Data entries
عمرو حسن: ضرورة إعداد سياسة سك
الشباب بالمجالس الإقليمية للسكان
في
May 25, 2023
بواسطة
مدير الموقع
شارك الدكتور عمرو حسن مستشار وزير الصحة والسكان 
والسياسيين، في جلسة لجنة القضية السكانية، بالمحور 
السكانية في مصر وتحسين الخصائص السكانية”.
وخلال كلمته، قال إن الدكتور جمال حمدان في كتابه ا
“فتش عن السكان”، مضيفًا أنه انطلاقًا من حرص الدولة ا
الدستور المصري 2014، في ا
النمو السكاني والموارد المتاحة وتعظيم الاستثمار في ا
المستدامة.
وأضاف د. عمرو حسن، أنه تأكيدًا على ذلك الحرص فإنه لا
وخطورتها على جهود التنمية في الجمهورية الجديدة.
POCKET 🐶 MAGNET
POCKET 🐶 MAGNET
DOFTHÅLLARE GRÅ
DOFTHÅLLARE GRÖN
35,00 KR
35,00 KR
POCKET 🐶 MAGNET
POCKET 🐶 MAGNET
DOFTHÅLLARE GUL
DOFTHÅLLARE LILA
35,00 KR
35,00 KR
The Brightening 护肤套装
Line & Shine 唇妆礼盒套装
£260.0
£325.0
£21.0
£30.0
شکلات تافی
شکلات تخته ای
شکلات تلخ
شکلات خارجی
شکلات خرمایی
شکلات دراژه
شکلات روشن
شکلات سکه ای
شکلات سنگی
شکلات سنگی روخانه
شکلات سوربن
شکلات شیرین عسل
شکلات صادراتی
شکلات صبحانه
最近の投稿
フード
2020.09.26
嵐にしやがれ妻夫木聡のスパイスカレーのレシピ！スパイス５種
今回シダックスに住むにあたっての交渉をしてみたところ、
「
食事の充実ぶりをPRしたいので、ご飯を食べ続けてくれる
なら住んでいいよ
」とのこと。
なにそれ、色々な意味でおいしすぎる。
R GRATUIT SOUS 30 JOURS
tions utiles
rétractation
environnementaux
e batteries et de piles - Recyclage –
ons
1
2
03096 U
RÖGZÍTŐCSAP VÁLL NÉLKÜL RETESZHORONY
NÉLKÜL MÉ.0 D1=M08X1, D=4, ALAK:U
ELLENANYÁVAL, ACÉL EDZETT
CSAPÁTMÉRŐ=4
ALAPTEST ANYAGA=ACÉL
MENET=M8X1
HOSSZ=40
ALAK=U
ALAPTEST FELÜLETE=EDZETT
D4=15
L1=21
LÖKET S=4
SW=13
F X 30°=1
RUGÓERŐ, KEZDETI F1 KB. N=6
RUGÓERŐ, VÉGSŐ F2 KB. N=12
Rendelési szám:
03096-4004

_What you need to do_
Within the data, how many lines hold the word "السكانية"? State the number alone.

_The answer_
2